Photographer: Akos Stiller/Bloomberg

VW Brand Was Less Profitable as Cuts Fail to Stem Crisis Fallout

  • First-half VW brand profit margin drops to 1.7% of sales
  • VW set aside $1.8 billion for scandal in second quarter

Volkswagen AG’s efforts to make its biggest division more competitive fell short as the namesake VW brand’s profit margin dropped further behind those of rival European carmakers in the first half.

The marque’s margin shrunk to 1.7 percent from 2.7 percent a year ago, according to Bloomberg calculations based on a statement from the Wolfsburg, Germany-based company Thursday. That widened the gap between VW and its European mass-market competitors, as Peugeot maker PSA Group reported a 6.8 first-half margin from carmaking, while Renault SA achieved 4.7 percent.

Volkswagen has been trying to revamp its biggest division since even before the emissions-cheating crisis came to light last year, with success vital to ensure future growth as the price tag of the emissions crisis climbs. Complicating the effort to lift margins, the brand has had to spend more money to lure customers in the wake of the scandal. Chief Executive Officer Matthias Mueller is pushing the carmaker to pivot toward mobility services and electric vehicles, even as it streamlines its model lineup and tries to cut development costs.

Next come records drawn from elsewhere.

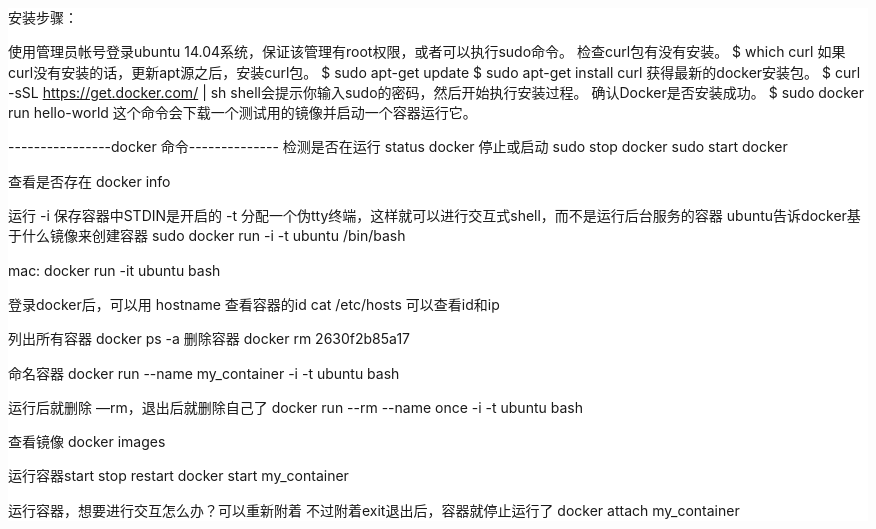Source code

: 



安装步骤：

使用管理员帐号登录ubuntu 14.04系统，保证该管理有root权限，或者可以执行sudo命令。
检查curl包有没有安装。
$ which curl
如果curl没有安装的话，更新apt源之后，安装curl包。
$ sudo apt-get update $ sudo apt-get install curl
获得最新的docker安装包。
$ curl -sSL https://get.docker.com/ | sh 
shell会提示你输入sudo的密码，然后开始执行安装过程。
确认Docker是否安装成功。
$ sudo docker run hello-world
这个命令会下载一个测试用的镜像并启动一个容器运行它。

----------------docker 命令--------------
检测是否在运行
status docker
停止或启动
sudo stop docker
sudo start docker

查看是否存在
docker info

运行  -i 保存容器中STDIN是开启的  -t 分配一个伪tty终端，这样就可以进行交互式shell，而不是运行后台服务的容器
   ubuntu告诉docker基于什么镜像来创建容器
sudo docker run -i -t ubuntu /bin/bash

mac:  docker run -it ubuntu bash

登录docker后，可以用
hostname   查看容器的id
cat /etc/hosts  可以查看id和ip

列出所有容器
docker ps  -a
删除容器
docker rm 2630f2b85a17

命名容器
docker run --name my_container -i -t ubuntu bash

运行后就删除 —rm，退出后就删除自己了
docker run --rm --name once -i -t ubuntu bash

查看镜像
docker images

运行容器start stop restart
docker start my_container

运行容器，想要进行交互怎么办？可以重新附着
不过附着exit退出后，容器就停止运行了
docker attach my_container
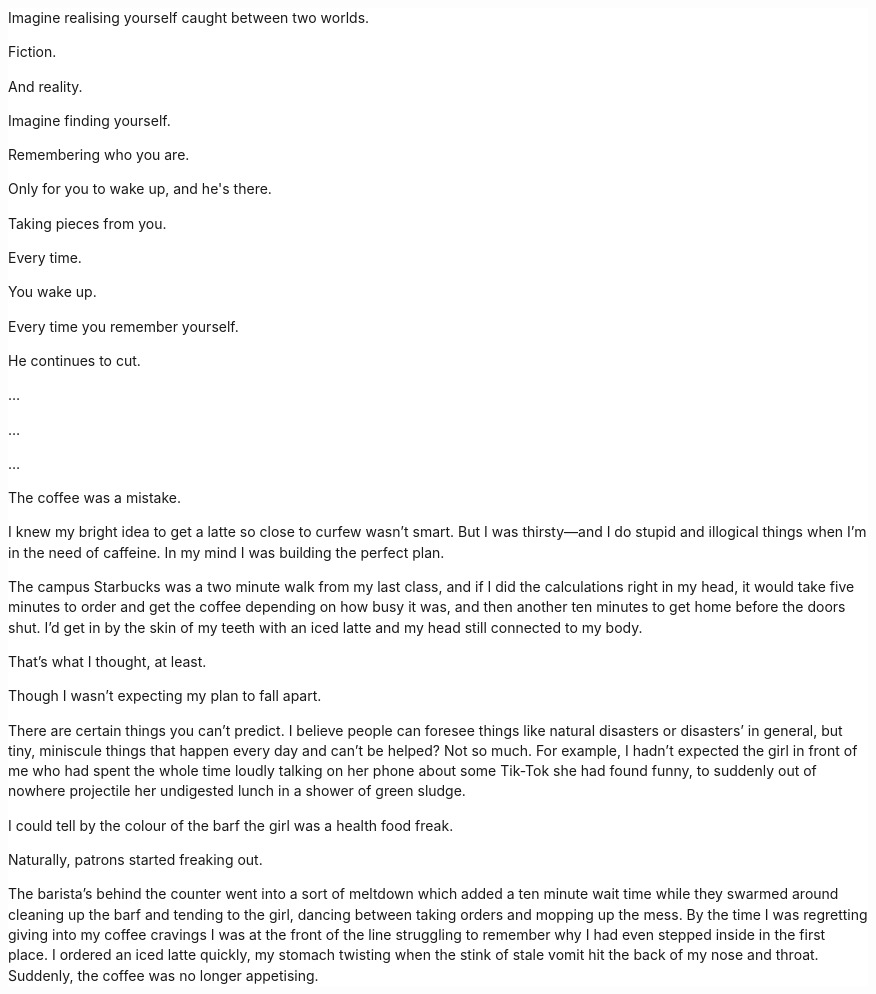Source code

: 
Imagine realising yourself caught between two worlds.

Fiction.

And reality.

Imagine finding yourself.

Remembering who you are.

Only for you to wake up, and he's there.

Taking pieces from you.

Every time.

You wake up.

Every time you remember yourself.

He continues to cut.


…

…

…

The coffee was a mistake.

I knew my bright idea to get a latte so close to curfew wasn’t smart. But I was thirsty—and I do stupid and illogical things when I’m in the need of caffeine. In my mind I was building the perfect plan.

The campus Starbucks was a two minute walk from my last class, and if I did the calculations right in my head, it would take five minutes to order and get the coffee depending on how busy it was, and then another ten minutes to get home before the doors shut. I’d get in by the skin of my teeth with an iced latte and my head still connected to my body. 

That’s what I thought, at least. 

Though I wasn’t expecting my plan to fall apart.  

There are certain things you can’t predict. I believe people can foresee things like natural disasters or disasters’ in general, but tiny, miniscule things that happen every day and can’t be helped? Not so much. For example, I hadn’t expected the girl in front of me who had spent the whole time loudly talking on her phone about some Tik-Tok she had found funny, to suddenly out of nowhere projectile her undigested lunch in a shower of green sludge. 

I could tell by the colour of the barf the girl was a health food freak.

Naturally, patrons started freaking out.

The barista’s behind the counter went into a sort of meltdown which added a ten minute wait time while they swarmed around cleaning up the barf and tending to the girl, dancing between taking orders and mopping up the mess. By the time I was regretting giving into my coffee cravings I was at the front of the line struggling to remember why I had even stepped inside in the first place. I ordered an iced latte quickly, my stomach twisting when the stink of stale vomit hit the back of my nose and throat. Suddenly, the coffee was no longer appetising. 
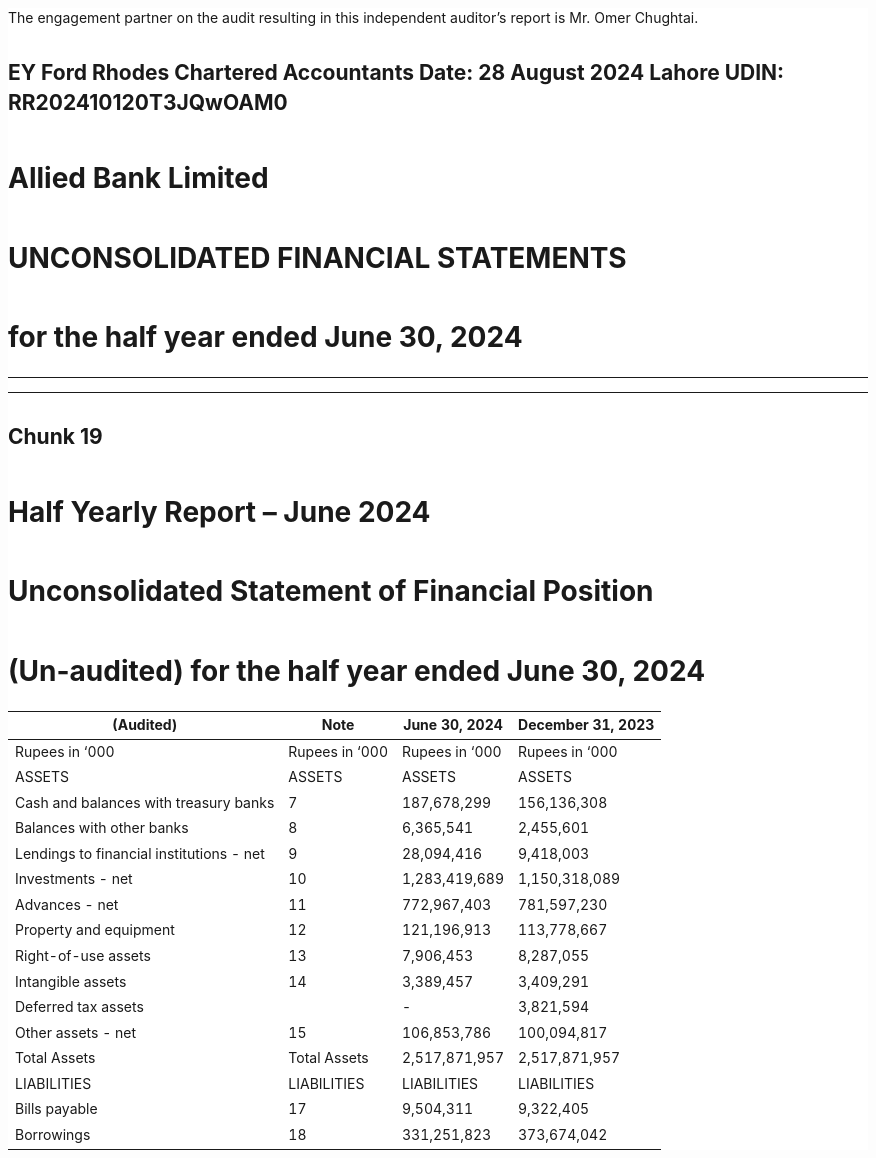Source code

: The engagement partner on the audit resulting in this independent auditor’s report is Mr. Omer Chughtai.

EY Ford Rhodes
Chartered Accountants
Date: 28 August 2024
Lahore
UDIN: RR202410120T3JQwOAM0
---

# Allied Bank Limited

# UNCONSOLIDATED FINANCIAL STATEMENTS

# for the half year ended June 30, 2024
---

---

## Chunk 19

# Half Yearly Report – June 2024

# Unconsolidated Statement of Financial Position

# (Un-audited) for the half year ended June 30, 2024

|(Audited)|Note|June 30, 2024|December 31, 2023|
|---|---|---|---|
|Rupees in ‘000|Rupees in ‘000|Rupees in ‘000|Rupees in ‘000|
|ASSETS|ASSETS|ASSETS|ASSETS|
|Cash and balances with treasury banks|7|187,678,299|156,136,308|
|Balances with other banks|8|6,365,541|2,455,601|
|Lendings to financial institutions - net|9|28,094,416|9,418,003|
|Investments - net|10|1,283,419,689|1,150,318,089|
|Advances - net|11|772,967,403|781,597,230|
|Property and equipment|12|121,196,913|113,778,667|
|Right-of-use assets|13|7,906,453|8,287,055|
|Intangible assets|14|3,389,457|3,409,291|
|Deferred tax assets| |-|3,821,594|
|Other assets - net|15|106,853,786|100,094,817|
|Total Assets|Total Assets|2,517,871,957|2,517,871,957|
|LIABILITIES|LIABILITIES|LIABILITIES|LIABILITIES|
|Bills payable|17|9,504,311|9,322,405|
|Borrowings|18|331,251,823|373,674,042|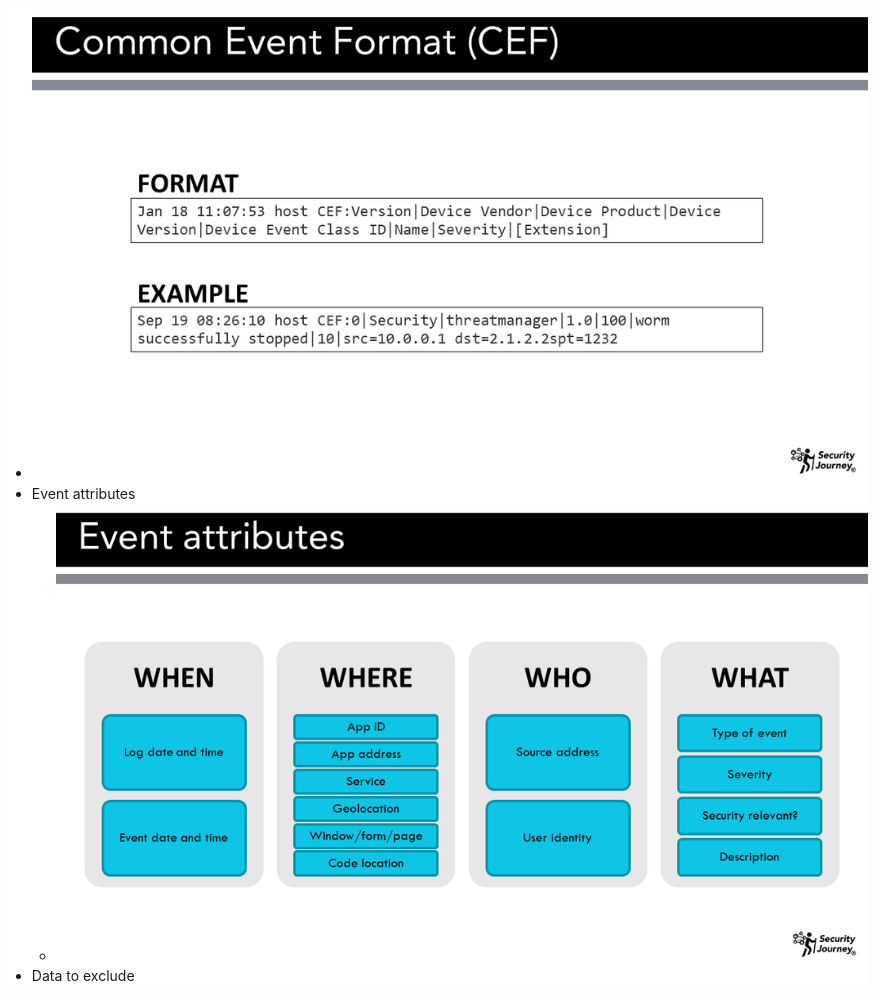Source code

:   - ![](/assets/images/2022-04-25-17-00-26.png)
- Event attributes
  - ![](/assets/images/2022-04-25-17-00-39.png)
- Data to exclude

“The second-quarter results are pretty good, but if you compare the VW brand margin to direct competitors, there’s still quite a gap,” said Sascha Gommel, a Frankfurt-based analyst with Commerzbank AG.

VW’s results came as competitors cut costs and introduced new models to become more profitable than investors had expected so far this year. Elsewhere at the Volkswagen group, the mass-market Skoda brand managed a 9.6 percent return on sales in the first half, on par with that of high-margin luxury carmakers such as Mercedes-Benz and BMW.

Volkswagen fell as much as 3.5 percent and traded down 1.9 percent to 125.25 euros at 11:50 a.m. in Frankfurt. The stock has lost 23 percent since the diesel scandal emerged in September, compared with a 4 percent increase in Germany’s benchmark DAX Index.

Though the carmaker got court approval Tuesday for a $15.3 billion settlement to get the cars it rigged off roads in the U.S., its legal troubles are far from over. Volkswagen set aside about 1.6 billion euros ($1.8 billion) linked to the diesel scandal in the second quarter, increasing the estimated cost to about 17.8 billion euros.

Operating profit at the VW passenger-car nameplate dropped to 808 million euros from 914 million euros in the prior-year period, with a 2.9 percent margin in the second quarter. The result was an improvement over the first quarter, when the brand’s profit was 73 million euros.

“Management needs to show more progress on the turnaround,” said Arndt Ellinghorst, a London-based analyst for Evercore ISI. It would have been good to see more cuts in capital expenditures, he said.

Volkswagen lifted its forecast for global vehicle sales this year, predicting a slight increase compared with 2015. It had previously expected sales to be stable. The company confirmed its target for a 5 percent revenue increase and said the operating profit margin excluding special items will be in a range of 5 percent to 6 percent of revenue, after reaching 6 percent last year.

Europe’s biggest automaker reported preliminary first-half results last week. Second-quarter group operating profit before special items rose to 4.39 billion euros from 3.66 billion euros a year earlier.